On Sep 22, 2008, at 9:13 AM, Freek Dijkstra wrote:
Anand Patil wrote:
Of course this is subject to OGF applying for and getting the top level urn:ogf from IANA. We have successfully got urn:geant for the our community [id 31; RFC4926]
Thanks for the pointer!
If there is consensus that we indeed should use URNs for identifiers, The way forward, it seems is: 1. Decide if we really like to use URNs. (If not, the OGF can still ask for delegation of urn:ogf, but I probably am less inclined to give it much effort). 2. Ask the OGF standardisation area director for his opinion (Chris Smith and David Snelling) and/or infrastructure area directors ( 3. Involve the OGF liaison to the IETF (Cees de Laat) 4. Get people to write an Internet draft and/or OGF document describing its use). I'm willing to contribute, but only if we decide on using URNs.

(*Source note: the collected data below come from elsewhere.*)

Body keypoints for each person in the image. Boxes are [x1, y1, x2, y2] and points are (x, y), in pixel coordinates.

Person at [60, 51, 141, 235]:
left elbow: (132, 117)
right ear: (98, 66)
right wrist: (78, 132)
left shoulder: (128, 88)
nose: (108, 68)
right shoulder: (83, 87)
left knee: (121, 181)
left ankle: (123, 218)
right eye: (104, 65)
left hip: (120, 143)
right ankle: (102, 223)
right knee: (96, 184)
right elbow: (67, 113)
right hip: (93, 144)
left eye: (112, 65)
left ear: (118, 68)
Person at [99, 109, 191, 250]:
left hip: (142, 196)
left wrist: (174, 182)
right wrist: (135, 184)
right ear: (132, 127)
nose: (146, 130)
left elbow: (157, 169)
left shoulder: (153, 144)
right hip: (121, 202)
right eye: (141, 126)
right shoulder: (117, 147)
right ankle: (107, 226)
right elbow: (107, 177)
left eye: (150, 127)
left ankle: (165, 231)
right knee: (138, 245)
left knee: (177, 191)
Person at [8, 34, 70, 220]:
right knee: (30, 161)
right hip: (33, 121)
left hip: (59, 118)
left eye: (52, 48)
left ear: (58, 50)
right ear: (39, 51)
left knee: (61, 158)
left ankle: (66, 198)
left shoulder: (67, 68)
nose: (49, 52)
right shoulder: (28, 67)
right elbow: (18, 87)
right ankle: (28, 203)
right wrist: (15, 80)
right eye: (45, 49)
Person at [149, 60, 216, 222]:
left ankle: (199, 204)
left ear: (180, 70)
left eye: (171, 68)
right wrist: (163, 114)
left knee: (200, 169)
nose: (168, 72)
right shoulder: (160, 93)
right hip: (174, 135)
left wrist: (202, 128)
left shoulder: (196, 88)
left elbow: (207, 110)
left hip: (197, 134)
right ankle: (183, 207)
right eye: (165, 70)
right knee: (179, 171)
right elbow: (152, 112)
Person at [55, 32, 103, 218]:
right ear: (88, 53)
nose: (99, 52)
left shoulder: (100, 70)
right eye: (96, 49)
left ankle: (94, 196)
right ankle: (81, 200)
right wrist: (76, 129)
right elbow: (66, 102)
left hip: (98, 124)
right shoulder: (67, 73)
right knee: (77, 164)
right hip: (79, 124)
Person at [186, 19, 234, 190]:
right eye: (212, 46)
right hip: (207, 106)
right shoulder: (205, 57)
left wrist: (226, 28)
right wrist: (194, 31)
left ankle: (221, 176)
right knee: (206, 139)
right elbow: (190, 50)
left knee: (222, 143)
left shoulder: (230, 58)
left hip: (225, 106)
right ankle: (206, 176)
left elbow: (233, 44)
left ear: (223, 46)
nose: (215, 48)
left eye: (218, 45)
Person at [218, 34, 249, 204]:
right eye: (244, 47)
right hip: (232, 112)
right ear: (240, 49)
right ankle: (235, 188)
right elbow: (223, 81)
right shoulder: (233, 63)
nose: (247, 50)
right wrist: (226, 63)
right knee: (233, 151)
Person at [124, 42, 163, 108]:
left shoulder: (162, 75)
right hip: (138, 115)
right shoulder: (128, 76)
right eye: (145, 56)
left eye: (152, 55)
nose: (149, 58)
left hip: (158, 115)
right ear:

So first things first: - Do we want to use URNs (e.g. urn:ogf:network or urn:ogf:nml) for identifiers of the classes we define? - If not, do we want to use URIs as identifier? - If not, are there other potential identifiers to use?
Note: I'm explicitly talking about the identifiers of the classes (e.g. "network", "layer"), not about identifiers for instances.
So far, we have a small "yes" from me, and a large "yes" from Anand. Martin, Jeroen, Aaron, John, Victor, others: what do you think?
For the class definitions themselves, I think it makes sense to use URIs a la namespaces so we could put some documentation at the specified URL. For the identifiers for individual instances, I think the URNs make more sense since it doesn't imply a specific method of access to get information about the element.
2. If we get a YES for OGF applying for urn:ogf, then the question is what do we do meanwhile. 2a. Use URN under the assumption that OGF will eventually get it
My preference. I don't think our schema will be finished much earlier than the delegation, so I rather not add an additional transition. I don't have reason to suspect that the delegation request will fail.